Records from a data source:

/---

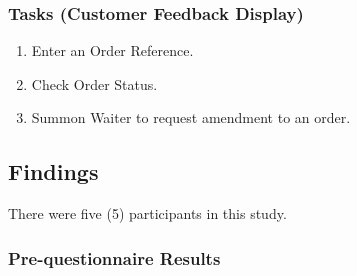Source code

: \documentclass[11pt, a4paper]{report}
\begin{document}
\subsubsection{Tasks (Customer Feedback Display)} 

\begin{enumerate} 
\item Enter an Order Reference.
\item Check Order Status.
\item Summon Waiter to request amendment to an order.
\end{enumerate} 


\subsection{Findings} 
There were five (5) participants in this study.


\subsubsection{Pre-questionnaire Results} 
\end{document}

\---

▶ _WORK INSTRUCTIONS_:
Output the records above character for character, but leave each image out.

▶ _TASK RESULT_:
Source code

: \documentclass[11pt, a4paper]{report}
\begin{document}
\subsubsection{Tasks (Customer Feedback Display)} 

\begin{enumerate} 
\item Enter an Order Reference.
\item Check Order Status.
\item Summon Waiter to request amendment to an order.
\end{enumerate} 


\subsection{Findings} 
There were five (5) participants in this study.


\subsubsection{Pre-questionnaire Results} 
\end{document}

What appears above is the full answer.